CINCINNATI (BP) – Pro-life leaders praised a federal appeals court decision upholding an Ohio law that prohibits a doctor from knowingly performing an abortion because an unborn child has been diagnosed with Down syndrome.
The full Sixth Circuit Court of Appeals in Cincinnati overturned in a 9-7 opinion Tuesday (April 13) a preliminary injunction endorsed by its own three-judge panel against Ohio’s 2017 Down Syndrome Non-discrimination Act.
The ruling provides the U.S. Supreme Court with an opportunity to resolve divergent decisions between appeals courts. In 2018, the Seventh Circuit Court of Appeals in Chicago rejected an Indiana ban on abortions for reasons that include such disabilities as Down syndrome.
The decision came four days after the Sixth Circuit Court announced it would rule “en banc” – or as a full court – on a Tennessee law that requires a woman seeking an abortion to wait 48 hours before undergoing the procedure.
“Too many have used a diagnosis of Down syndrome as a reason to rob preborn children not only of their inherent dignity but also of their lives,” said Elizabeth Graham, vice president of operations and life initiatives for the Southern Baptist Ethics & Religious Liberty Commission (ERLC). “That ought to both break our hearts and shock our consciences.”
Graham said in written comments she is grateful the Sixth Circuit “both upheld Ohio’s efforts to protect these vulnerable children and also recently agreed to consider Tennessee’s waiting period law. State leaders are trying to enact common sense measures that protect life, which is the duty of the state.”
The ERLC will continue to support such state efforts “to ensure the health and safety of women and children from a profit-seeking abortion industry and speak to the culture about the sacred dignity of life,” she said.
Carol Tobias, president of the National Right to Life Committee (NRLC), said, “Abortions targeting children with Down syndrome are inherently discriminatory. Every child is unique and special, and she deserves to be protected in law.”
Steven Aden, chief legal officer for Americans United for Life, described the Sixth Circuit opinion as “a ringing affirmation of the states’ lawful authority to protect the least of all its citizens from a death motivated by hateful discrimination against disabled persons.”
Abortion-rights advocates criticized the ruling.

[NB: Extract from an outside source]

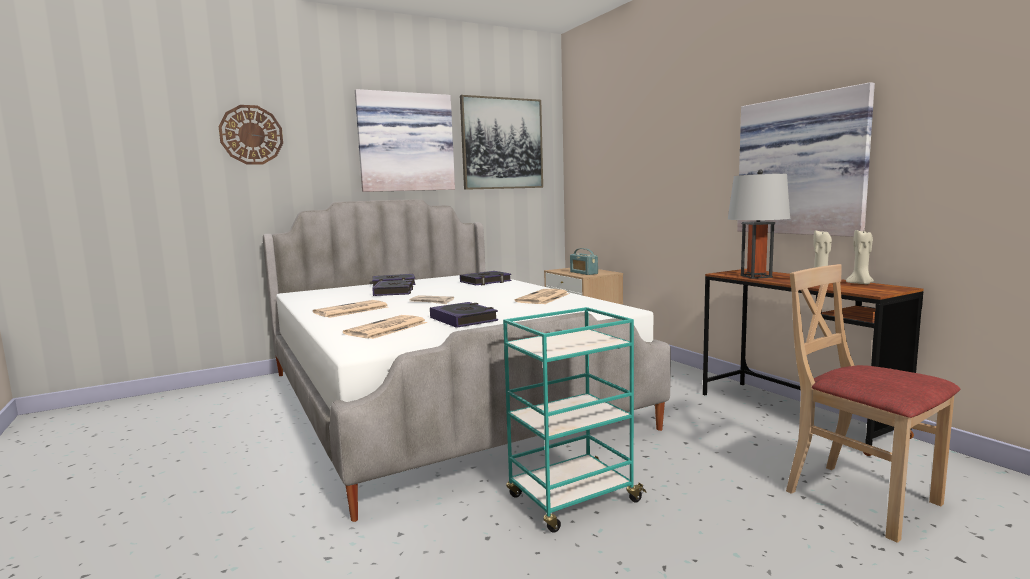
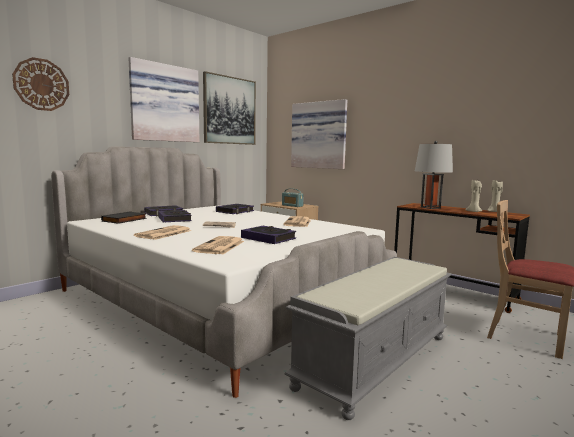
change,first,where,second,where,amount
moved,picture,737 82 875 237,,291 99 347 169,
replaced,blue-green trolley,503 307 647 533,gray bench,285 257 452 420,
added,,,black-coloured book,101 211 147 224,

Kersha Deibel, president of the Planned Parenthood Southwest Ohio Region, and Iris Harvey, president of Planned Parenthood of Greater Ohio, said in a joint statement that Ohio’s legislators “should focus their attention on promoting laws that strengthen the health and rights of Ohioans and their families, rather than attempting to shame people for their private medical decisions.”

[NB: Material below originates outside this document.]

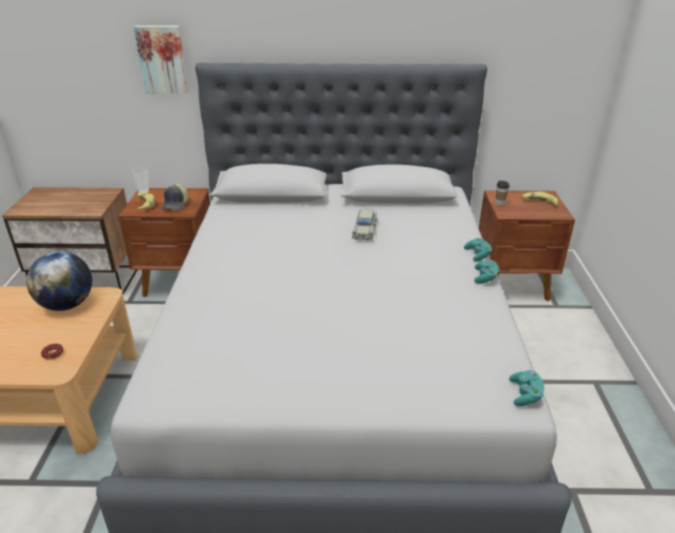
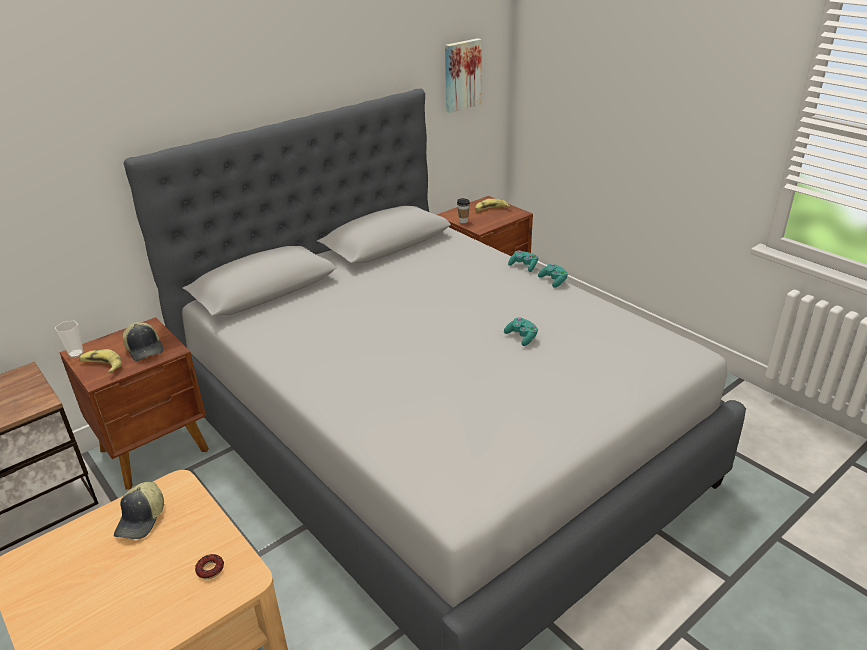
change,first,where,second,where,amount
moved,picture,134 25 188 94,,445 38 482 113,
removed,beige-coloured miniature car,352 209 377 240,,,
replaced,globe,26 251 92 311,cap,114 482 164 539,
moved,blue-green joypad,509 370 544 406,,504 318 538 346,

Ohio and Indiana are among 17 states that have enacted laws that prohibit abortion based on an unborn child’s disability, race and/or sex, according to the NRLC. Courts have totally or partially blocked enforcement of seven of those bans, the NRLC reported.
In the Sixth Circuit’s majority opinion, judge Alice Batchelder said “the restrictions imposed, or burdens created,” by the Ohio law “do not create a substantial obstacle to a woman’s ability to choose or obtain an abortion.” Instead, she wrote, the restrictions advance the state’s “legitimate interests and will not prevent a large fraction of the women it affects from obtaining abortions.”
Those state interests, Batchelder wrote, are protecting: “(1) the Down syndrome community from the stigma associated with the practice of Down-syndrome-selective abortions, (2) pregnant women and their families from coercion by doctors who advocate abortion of Down-syndrome-afflicted fetuses, and (3) the integrity and ethics of the medical profession by preventing doctors from becoming witting participants in Down-syndrome-selective abortions.”
A woman in Ohio who does not want a baby diagnosed with Down syndrome may still undergo an abortion for that reason alone, according to Batchelder’s opinion. “[The law] does not prohibit her from choosing or obtaining an abortion for that, or any other, reason. It bars a doctor from aborting a pregnancy when that doctor knows the woman’s specific reason and that her reason is: the forthcoming child will have Down syndrome and, because of that, she does not want it.”
In response to the plaintiffs’ arguments regarding the viability of the unborn child, Batchelder said, “The right to an abortion before viability is not absolute. Simply put, there is no absolute or per se right to an abortion based on the stage of the pregnancy.”
In October 2020, a federal judge ruled as unconstitutional Tennessee’s law requiring a 48-hour waiting period before a woman could receive an abortion and permanently blocked its enforcement. A three-judge panel of the Sixth Circuit Court rejected in a 2-1 decision the state’s request for a stay of the injunction while the ruling was appealed. Tennessee responded by requesting the full appeals court to rule.
Tennessee is one of 30 states that have approved waiting periods of either 18, 24, 48 or 72 hours before a woman can undergo an abortion, the NRLC reported. Federal courts have permanently blocked enforcement of Florida’s law, as well as Tennessee’s, according to the NRLC.